Dreyfus voudrait, semble-t-il, que nous acceptions que ce soient les adeptes du 20e siècle qui ont trafiqué l'histoire pour réconcilier ce qui semble être le statut de protecteur mondain antérieur et le nouveau statut de protecteur de haut rang attribué à Dordjé Shougden. Dreyfus laisse de côté comme étant une « distinction normative » ce qu'on désigne comme étant le sens interprétable (drang don) et le sens ultime (nges don) de la déité9. Et, en effet, cette distinction a été clairement expliquée par Trijang Rimpoché, mais l'origine de l'ambiguïté se trouve non dans le rituel de Pabongkha Rimpoché, mais dans les textes antérieurs. Dreyfus écrit que Trijang Rimpoché « a poussé la glorification de Shuk-den plus loin que Pabongkha Rimpoché en disant qu'il était ultimement un bouddha illuminé qui se manifestait sous une forme mondaine »10. Or, cette glorification se trouve déjà dans plusieurs rituels antérieurs.
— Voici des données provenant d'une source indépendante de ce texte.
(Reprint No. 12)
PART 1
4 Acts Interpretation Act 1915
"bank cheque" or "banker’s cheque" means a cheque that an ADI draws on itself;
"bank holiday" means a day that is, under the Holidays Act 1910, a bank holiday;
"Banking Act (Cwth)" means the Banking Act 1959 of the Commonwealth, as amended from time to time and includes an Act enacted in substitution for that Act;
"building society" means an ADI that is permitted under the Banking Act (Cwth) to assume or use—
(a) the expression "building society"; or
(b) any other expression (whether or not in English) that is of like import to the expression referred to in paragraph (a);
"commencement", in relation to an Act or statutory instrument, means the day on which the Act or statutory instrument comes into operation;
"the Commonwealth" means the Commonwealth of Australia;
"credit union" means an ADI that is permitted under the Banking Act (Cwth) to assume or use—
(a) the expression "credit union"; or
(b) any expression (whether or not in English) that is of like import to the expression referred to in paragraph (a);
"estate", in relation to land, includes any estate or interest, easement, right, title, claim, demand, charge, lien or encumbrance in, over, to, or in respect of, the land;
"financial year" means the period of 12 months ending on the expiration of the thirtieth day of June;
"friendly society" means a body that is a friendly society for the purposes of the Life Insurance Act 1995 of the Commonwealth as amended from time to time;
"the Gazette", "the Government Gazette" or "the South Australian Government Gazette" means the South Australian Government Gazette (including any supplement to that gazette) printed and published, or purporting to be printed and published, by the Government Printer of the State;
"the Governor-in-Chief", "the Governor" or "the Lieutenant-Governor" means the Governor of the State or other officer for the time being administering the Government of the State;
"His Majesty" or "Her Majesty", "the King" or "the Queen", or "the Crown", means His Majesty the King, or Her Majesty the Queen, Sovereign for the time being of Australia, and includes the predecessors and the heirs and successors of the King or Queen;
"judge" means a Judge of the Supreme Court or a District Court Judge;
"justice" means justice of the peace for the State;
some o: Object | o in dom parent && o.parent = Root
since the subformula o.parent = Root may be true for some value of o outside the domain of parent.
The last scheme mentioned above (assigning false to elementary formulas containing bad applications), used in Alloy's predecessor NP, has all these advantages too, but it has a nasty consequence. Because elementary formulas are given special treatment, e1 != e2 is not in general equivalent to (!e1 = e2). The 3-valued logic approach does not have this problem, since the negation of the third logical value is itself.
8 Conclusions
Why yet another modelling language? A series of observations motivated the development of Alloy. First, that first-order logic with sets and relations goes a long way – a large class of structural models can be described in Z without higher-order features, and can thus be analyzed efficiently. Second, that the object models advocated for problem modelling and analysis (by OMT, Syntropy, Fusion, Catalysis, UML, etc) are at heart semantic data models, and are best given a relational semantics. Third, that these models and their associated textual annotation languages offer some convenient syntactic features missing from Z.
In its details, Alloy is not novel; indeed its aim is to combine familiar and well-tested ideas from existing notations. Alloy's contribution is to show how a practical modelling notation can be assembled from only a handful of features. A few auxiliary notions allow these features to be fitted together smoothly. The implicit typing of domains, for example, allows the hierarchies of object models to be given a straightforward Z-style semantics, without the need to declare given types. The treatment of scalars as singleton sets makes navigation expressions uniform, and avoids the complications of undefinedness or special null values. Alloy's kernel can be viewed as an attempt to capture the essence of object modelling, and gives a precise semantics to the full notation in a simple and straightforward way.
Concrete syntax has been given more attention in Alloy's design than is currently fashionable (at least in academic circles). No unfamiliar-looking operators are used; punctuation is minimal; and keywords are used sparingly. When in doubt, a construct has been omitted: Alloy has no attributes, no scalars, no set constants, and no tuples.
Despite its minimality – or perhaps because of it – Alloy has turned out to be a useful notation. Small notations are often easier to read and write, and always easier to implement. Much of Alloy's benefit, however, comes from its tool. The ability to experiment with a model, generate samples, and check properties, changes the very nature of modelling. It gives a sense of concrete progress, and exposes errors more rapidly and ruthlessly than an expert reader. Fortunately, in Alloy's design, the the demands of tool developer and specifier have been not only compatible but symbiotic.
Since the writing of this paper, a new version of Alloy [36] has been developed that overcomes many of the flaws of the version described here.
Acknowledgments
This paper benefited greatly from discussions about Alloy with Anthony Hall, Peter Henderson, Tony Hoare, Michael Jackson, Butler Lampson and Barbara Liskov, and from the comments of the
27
Bien qu'il soit possible de répondre à ces affirmations en adoptant diverses approches, l'existence même des rituels de Trichen Tenpa Rabgyé est un outil de contestation suffisant. Le fait est que l'origine de l'ambiguïté entre sens interprétable, selon lequel Dordjé Shougden serait un protecteur mondain, et sens ultime, selon lequel il serait en réalité un Bouddha, se trouve dans les rituels de Trichen Tenpa Rabgyé. Par exemple, Trichen Tenpa Rabgyé dit que Dordjé Shougden est une émanation de Vajrapani qui, d'un point de vue tantrique, est un être illuminé. De plus, dans un hommage, Dordjé Shougden est dit demeurer fermement dans le Dharmakaya, sphère ontologique dans lequel seuls des Bouddhas peuvent séjourner. Le texte du rituel joue sur ce paradoxe : c'est-à-dire que bien que la déité ait atteint l'état d'apaisement d'un Bouddha, elle prend une forme courroucée pour accomplir une tâche déterminée. Cette description montre également qu'il ne s'agit pas seulement d'une « vue pure » du récitant reconnaissant la nature ultime de la déité. Au contraire, le texte spécifie que la déité a réalisé le Dharmakaya et qu'il prend volontairement la forme d'un protecteur. Le rituel composé par Morchen Dordjé Chang de même que plusieurs autres rituels composés au 19e siècle contiennent un verset ou des idées similaires (voir entre autres Namkha Tenkyong, Serkong Dordjé Chang, etc.). Il resterait à examiner la thèse méprisante selon laquelle ces versets seraient hyperboliques. Pour ce faire, nous examinerons divers documents historiques pour voir s'il s'agit d'hyperboles.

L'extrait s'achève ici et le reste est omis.